Variants describe differences in patterns that are closely related. For example, the Merge Early and Often pattern described at http://www.cmcrossroads.com/bradapp/acme/branching/branchpolicy.html#MergeEarlyAndOften has two variations. One addresses how changes already merged into one code line should be merged into another code line; the other describes how to manage high-volume merges.
Managing change in software development is a multi-level and multi-dimensional task. Software development follows a well-defined lifecycle, but the processes that move projects through that lifecycle vary depending upon the methodology used. Methodologies also dictate aspects of change management, such as the amount of documentation created, the formality of process reviews, and the degree of control imposed on developer's code management. Effective management of such complex environments necessitates policies and procedures.
Version control policies dictate how programmers add code to and use code from the version control repository. They describe criteria for checking in code, checking out code, merging changes, and other basic code-management operations. Understanding how these operations are performed allows project teams to develop subsidiary policies, such as access control and build and release policies.
Access control policies define who can change particular modules within a source control system. These policies establish who can update specific branches of a code line.
Build, baseline, and release policies describe how code is managed in a version control system, collected from the repository, and compiled into an executable application. Build polices should consider the frequency of builds, the types of tests run after the system is built, the level of detail logged during the build process, and which outputs from the build process are placed under version control. Baseline policies describe which team members have the authority to create a new baseline and under what circumstances. Release policies address when and how code moves from development through various stages of testing and finally into production.
The software development process, like so many business processes, cannot be isolated to a single domain. Changes to assets and processes within the software development process affect other business operations. Similarly, changes outside of development efforts can have significant impact on those efforts. Policies related to non-software dependencies include those that address: • Enterprise architecture restrictions
Development of integrated systems requires coordination with others. Many integration issues— for example, data exchange protocols, error handling procedures, and performance commitments—are best addressed during the design stage. Overall guidelines for testing integrated systems are best defined in policies at the start of a project. These can delimit, for example, boundaries for testing (especially if some testing requires production systems) and the role of systems administrators in the development project.

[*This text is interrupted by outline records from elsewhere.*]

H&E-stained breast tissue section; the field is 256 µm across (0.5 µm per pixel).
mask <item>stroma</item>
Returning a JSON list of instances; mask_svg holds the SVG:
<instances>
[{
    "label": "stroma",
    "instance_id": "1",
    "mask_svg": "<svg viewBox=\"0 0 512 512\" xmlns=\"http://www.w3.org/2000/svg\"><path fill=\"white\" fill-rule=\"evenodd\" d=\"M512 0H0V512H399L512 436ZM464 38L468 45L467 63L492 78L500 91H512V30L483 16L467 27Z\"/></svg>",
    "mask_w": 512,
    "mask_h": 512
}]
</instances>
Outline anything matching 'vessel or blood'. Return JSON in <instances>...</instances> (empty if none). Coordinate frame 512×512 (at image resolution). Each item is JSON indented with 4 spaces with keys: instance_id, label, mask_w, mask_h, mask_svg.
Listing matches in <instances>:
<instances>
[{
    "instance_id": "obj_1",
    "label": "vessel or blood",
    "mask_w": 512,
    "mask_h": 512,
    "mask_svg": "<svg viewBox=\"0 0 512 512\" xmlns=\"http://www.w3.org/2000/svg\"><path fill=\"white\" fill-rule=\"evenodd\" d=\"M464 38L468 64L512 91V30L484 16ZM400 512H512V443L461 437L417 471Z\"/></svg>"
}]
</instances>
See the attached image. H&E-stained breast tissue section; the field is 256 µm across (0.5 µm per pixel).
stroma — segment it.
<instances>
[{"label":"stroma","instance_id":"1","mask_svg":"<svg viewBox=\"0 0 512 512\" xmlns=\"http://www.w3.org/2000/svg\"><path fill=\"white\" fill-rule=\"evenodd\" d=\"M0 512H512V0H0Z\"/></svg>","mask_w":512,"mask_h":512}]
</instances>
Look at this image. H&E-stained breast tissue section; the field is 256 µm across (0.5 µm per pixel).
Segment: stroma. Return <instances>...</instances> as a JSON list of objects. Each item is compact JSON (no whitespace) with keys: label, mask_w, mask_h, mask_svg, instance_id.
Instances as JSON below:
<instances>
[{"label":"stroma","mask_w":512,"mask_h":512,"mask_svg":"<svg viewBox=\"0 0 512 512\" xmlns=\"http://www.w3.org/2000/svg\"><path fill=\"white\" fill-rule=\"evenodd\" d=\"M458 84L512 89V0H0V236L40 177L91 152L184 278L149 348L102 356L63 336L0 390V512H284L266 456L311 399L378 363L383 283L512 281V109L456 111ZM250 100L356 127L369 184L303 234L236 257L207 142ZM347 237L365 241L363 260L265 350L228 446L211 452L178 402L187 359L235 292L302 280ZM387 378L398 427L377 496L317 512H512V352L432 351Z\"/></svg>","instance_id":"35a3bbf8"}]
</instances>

Software development is a dynamic process that touches many points of an organization. Change management is a factor of the software development lifecycle from several perspectives. At the individual level, change management enables developers to build and test modules while maintaining fall-back versions of code that is known to work. At the project and team levels, change management enables parallel development of multiple versions of software by a range of developers using several methodologies. Enterprise-scale software development requires more than silo-based change management. ECM practices are key constituents of mature software development processes.